Tobias Korenke, sobrinho‑neto do teólogo Dietrich Bonhoeffer, figura ligada à resistência ao nazismo, tentou retirar uma coroa de flores colocada pela bancada da ultradireitista Alternativa para Alemanha (AfD) no memorial do Bendlerblock, em Berlim.
A ação foi registrada por um fotógrafo da agência dpa, e seguranças intervieram. Durante o confronto, a coroa acabou danificada.
O Bendlerblock, que hoje abriga o Memorial da Resistência Alemã, foi o centro da conspiração de 20 de julho de 1944, quando oficiais liderados por Stauffenberg tentaram assassinar Hitler com uma bomba e derrubar o regime nazista. Quatro pessoas morreram no atentado. Hitler sofreu queimaduras, mas sobreviveu. Stauffenberg foi executado no pátio do próprio complexo.
A data passou a ser lembrada como símbolo daqueles que se opuseram ao nazismo.
"Muitos descendentes, e eu me incluo entre eles, sentem uma grande indignação quando vemos a AfD depositando coroas de flores aqui. Não vamos aceitar isso", disse Korenke à dpa.

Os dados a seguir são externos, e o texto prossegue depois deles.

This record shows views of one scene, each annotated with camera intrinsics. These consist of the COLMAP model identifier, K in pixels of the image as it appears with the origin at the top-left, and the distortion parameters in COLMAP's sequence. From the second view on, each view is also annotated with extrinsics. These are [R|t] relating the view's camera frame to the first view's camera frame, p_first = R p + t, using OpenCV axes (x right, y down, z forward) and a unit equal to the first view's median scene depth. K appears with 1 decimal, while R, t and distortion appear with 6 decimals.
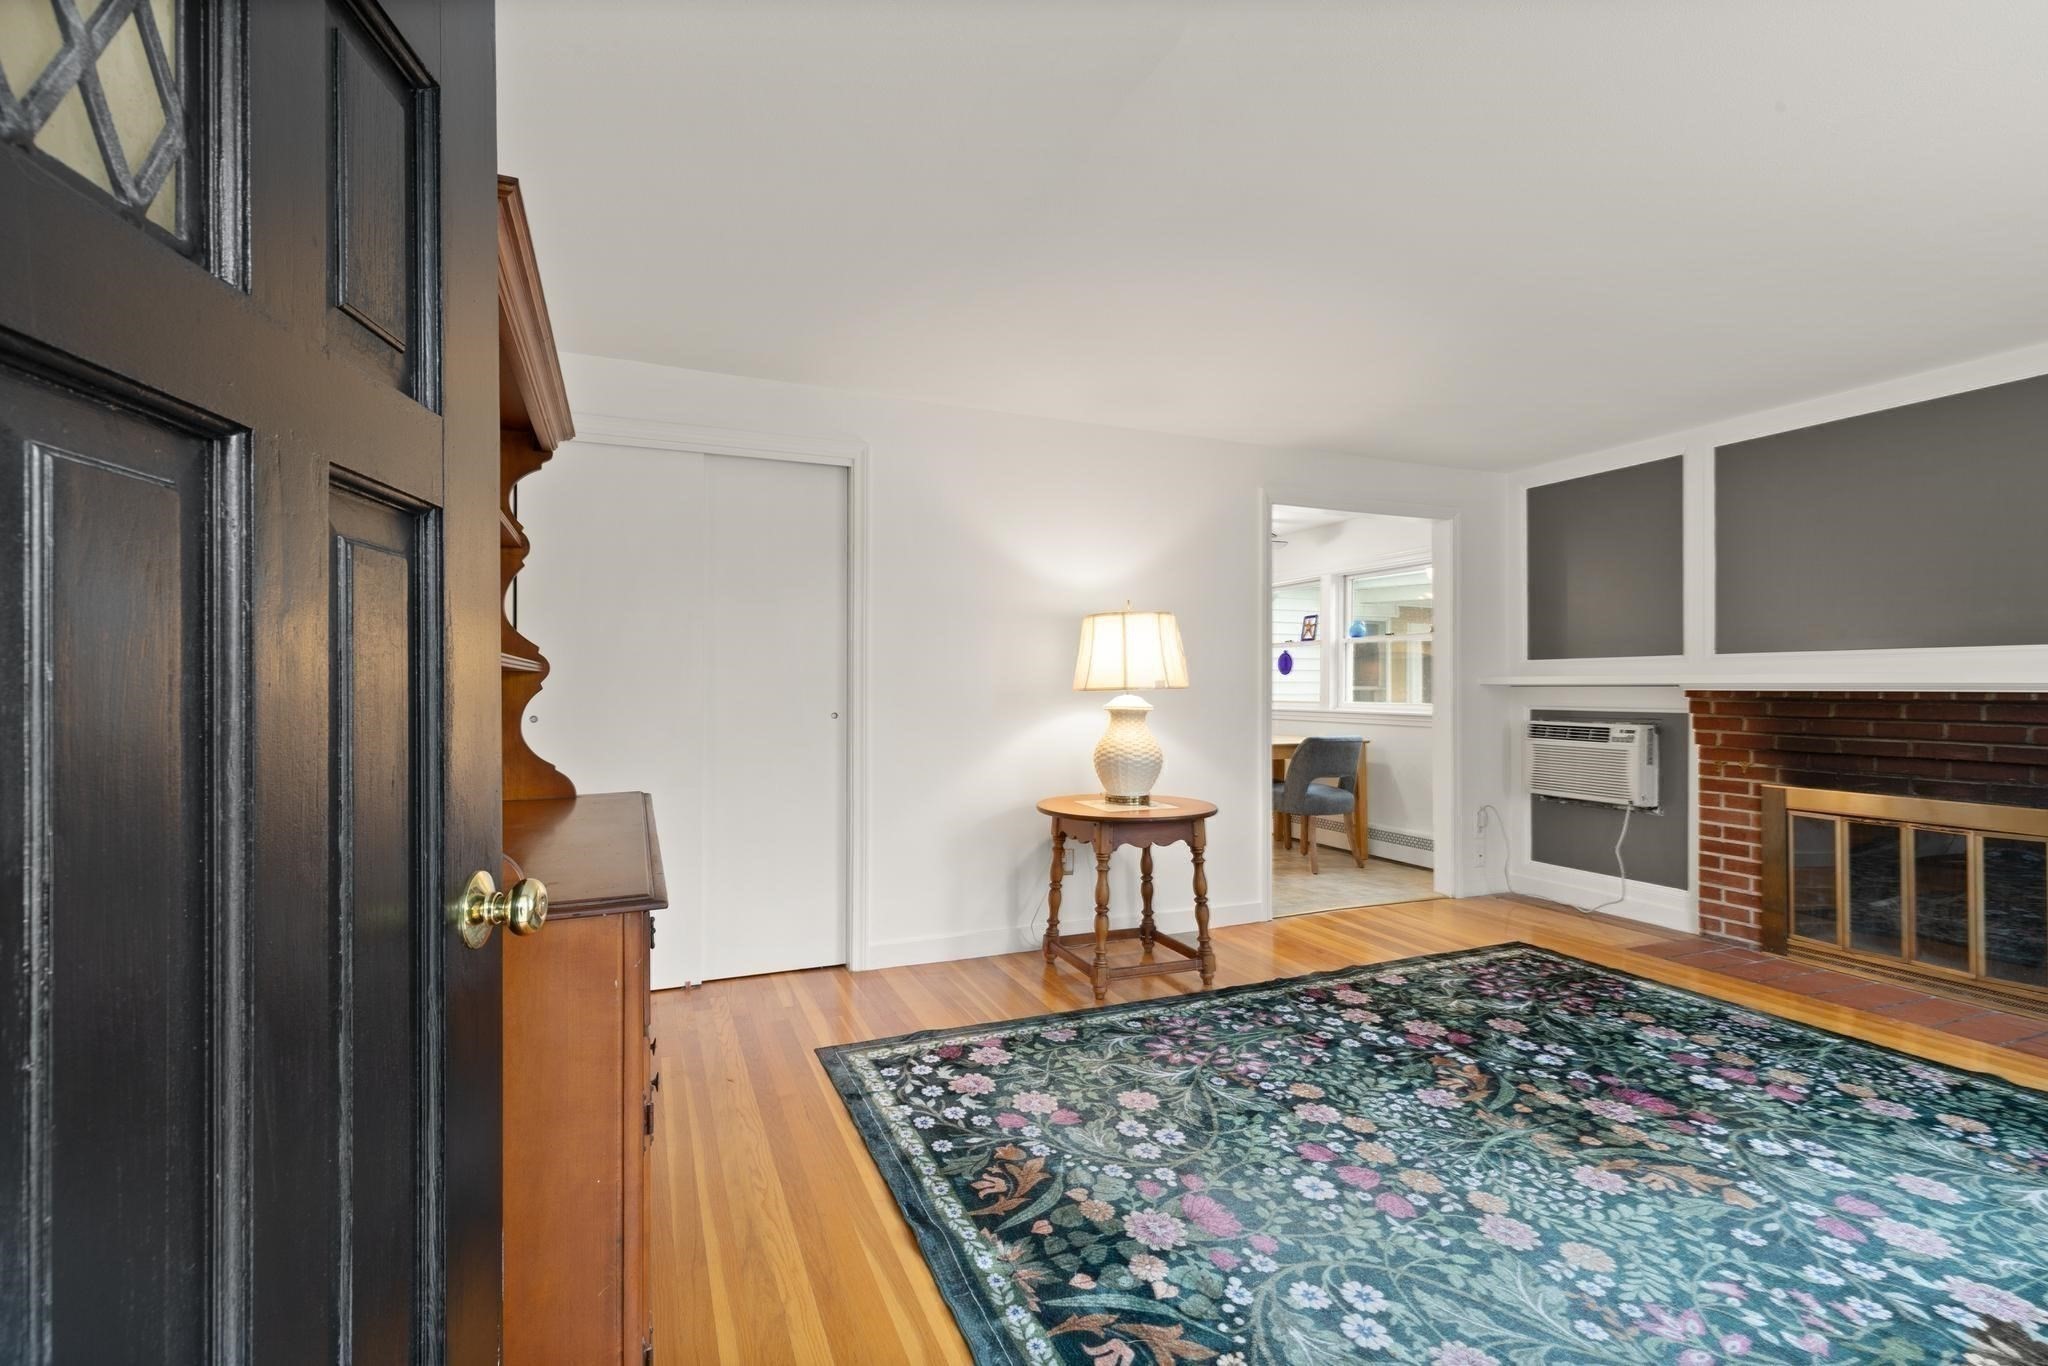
lens RADIAL K [[941.1, 0, 1035.7], [0, 941.1, 682.2], [0, 0, 1]] dist [0.006032, -0.000270]
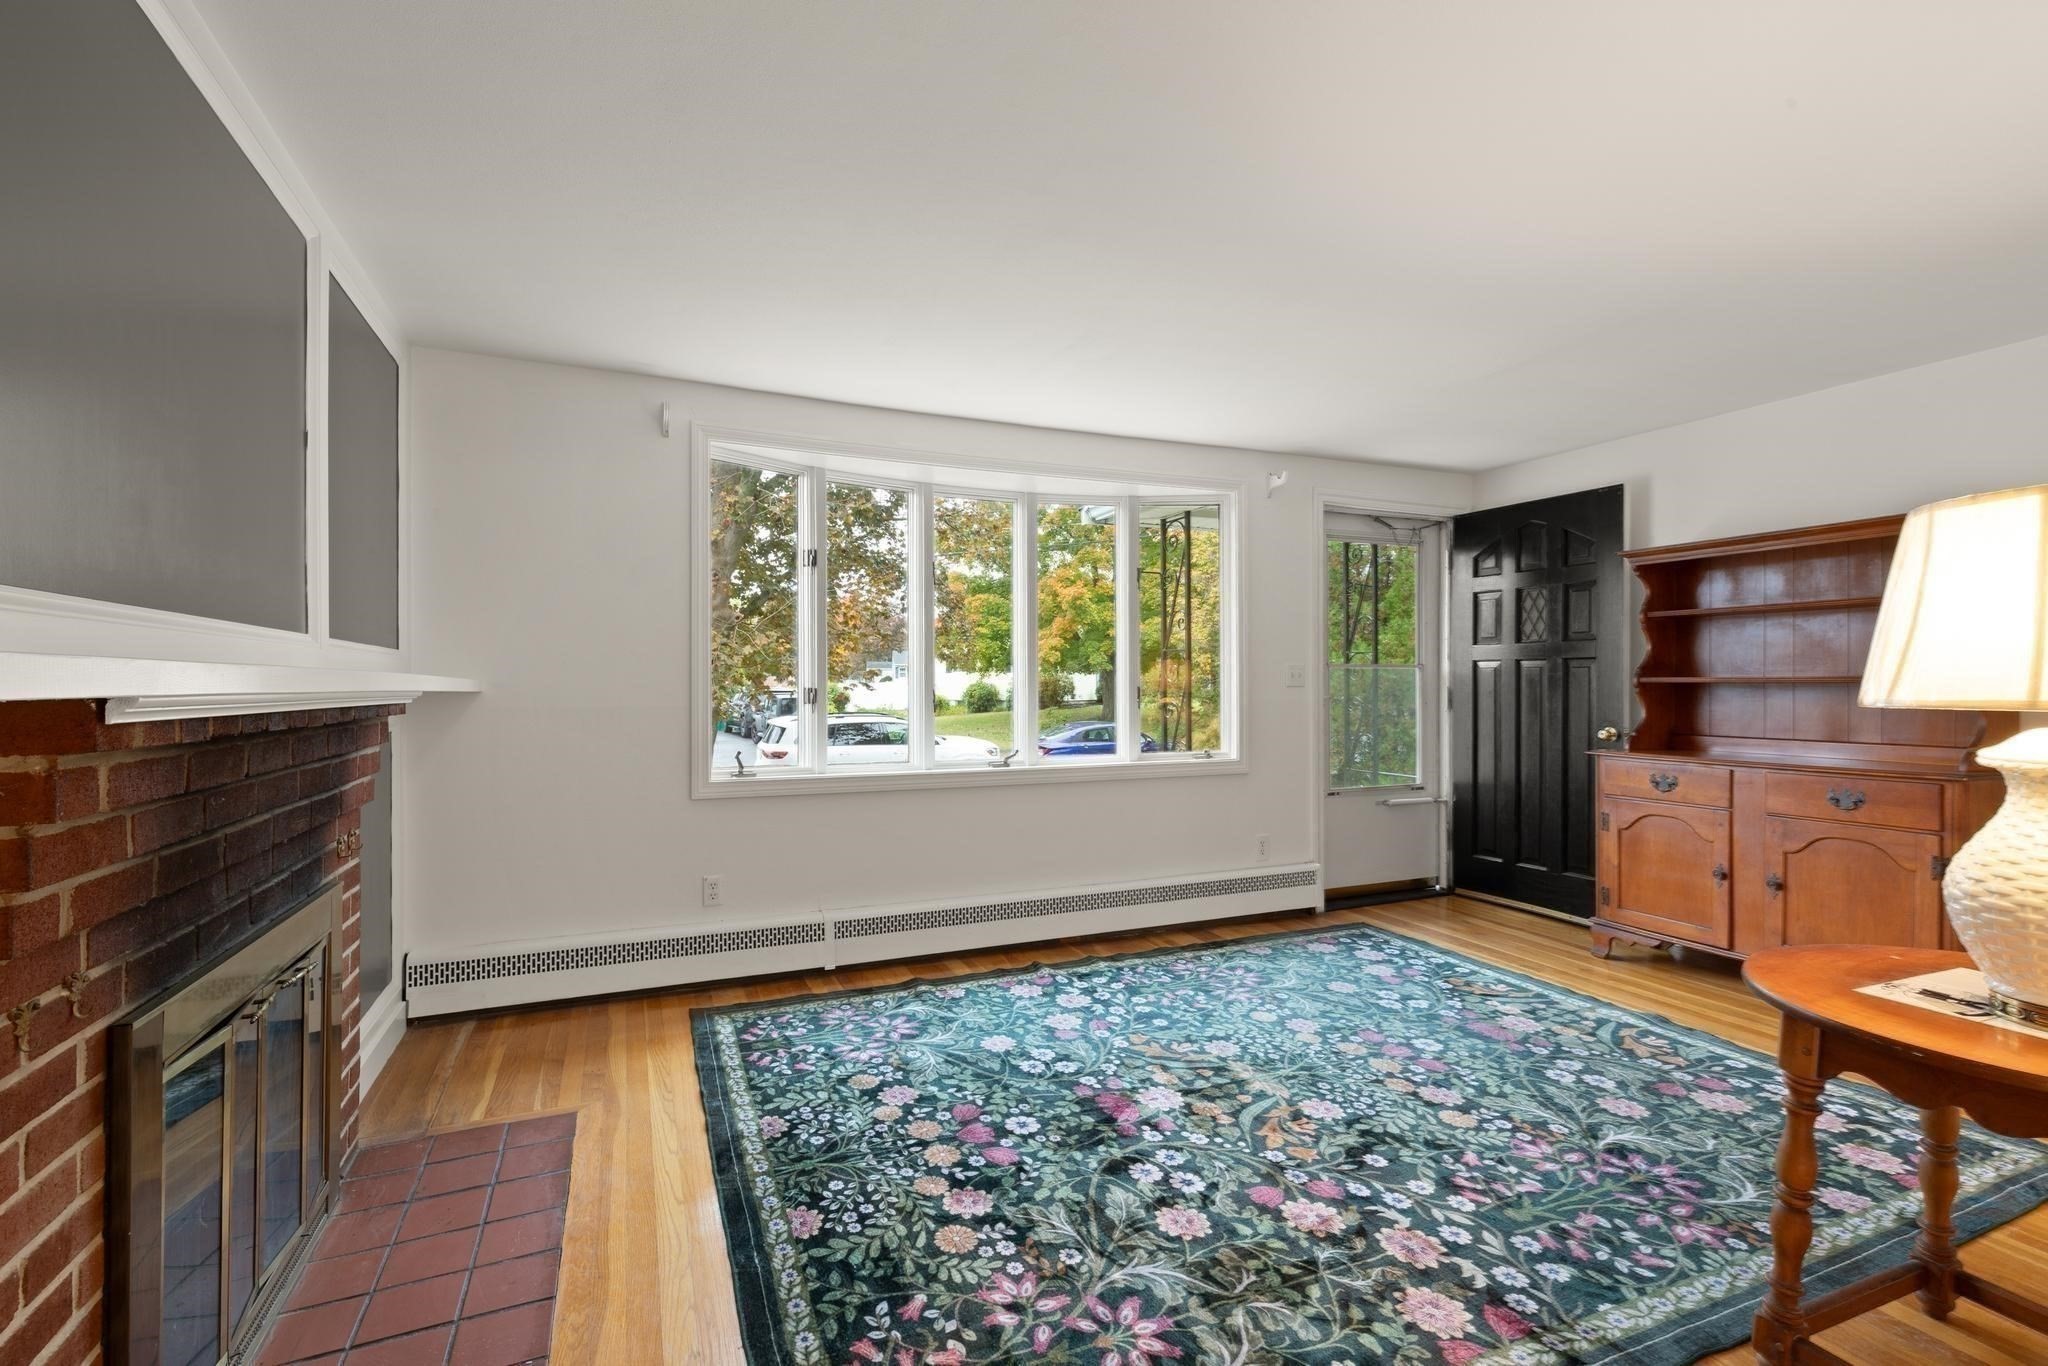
lens RADIAL K [[941.1, 0, 1036.7], [0, 941.1, 689.0], [0, 0, 1]] dist [0.006032, -0.000270]
pose [[-0.999996, -0.000988, 0.002741, 0.624984], [-0.000981, 0.999996, 0.002697, -0.002599], [-0.002743, 0.002694, -0.999993, 1.715783]]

Na Alemanha, as políticas defendidas pela AfD recebem críticas frequentes de opositores ao autoritarismo, que veem em parte de sua agenda um risco aos princípios democráticos.
A bancada da AfD no Bundestag (Parlamento alemão) confirmou ter enviado a coroa, sem esclarecer se membros do partido estiveram presentes. Götz Frömming, chefe do Grupo de Trabalho de História da legenda, disse que a participação em cerimônias oficiais é comum devido à representação parlamentar.
Bonhoeffer foi figura proeminente contra o nazismo
Há consenso entre historiadores que Bonhoeffer, tio-avô de Tobias Korenke, compôs a rede de resistência que apoiava o plano de derrubar Hitler e aprovava o complô como parte desta estratégia.
Contudo, Bonhoeffer não participou diretamente da execução do atentado. A partir de 1940, passou a atuar na Abwehr, o serviço de inteligência militar alemão, onde se formou um núcleo da resistência ao nazismo. Integrou círculos de oposição a Hitler e apoiou atividades clandestinas, incluindo auxílio a perseguidos pelo regime. Em abril de 1943, antes do atentado, foi preso por seu envolvimento nessas atividades.
Após o fracasso da conspiração, documentos encontrados pela Gestapo (a polícia secreta nazista) revelaram suas ligações com os conspiradores, o que levou a sua execução em 1945, poucas semanas antes do fim da Segunda Guerra Mundial.
Nesta segunda-feira, a ministra da Família, Karin Prien (CDU), relatou que sua bisavó foi assassinada no campo de extermínio de Sobibor e destacou que a resistência de 20 de julho lembra que a democracia depende da responsabilidade cidadã. "As pessoas não nascem heroínas; aprendem a assumir responsabilidades muito antes de a liberdade e a dignidade humana estarem em jogo", disse.
No mesmo local, onde funciona o Ministério Federal da Defesa, houve uma cerimônia solene de juramento de 240 recrutas em homenagem à data.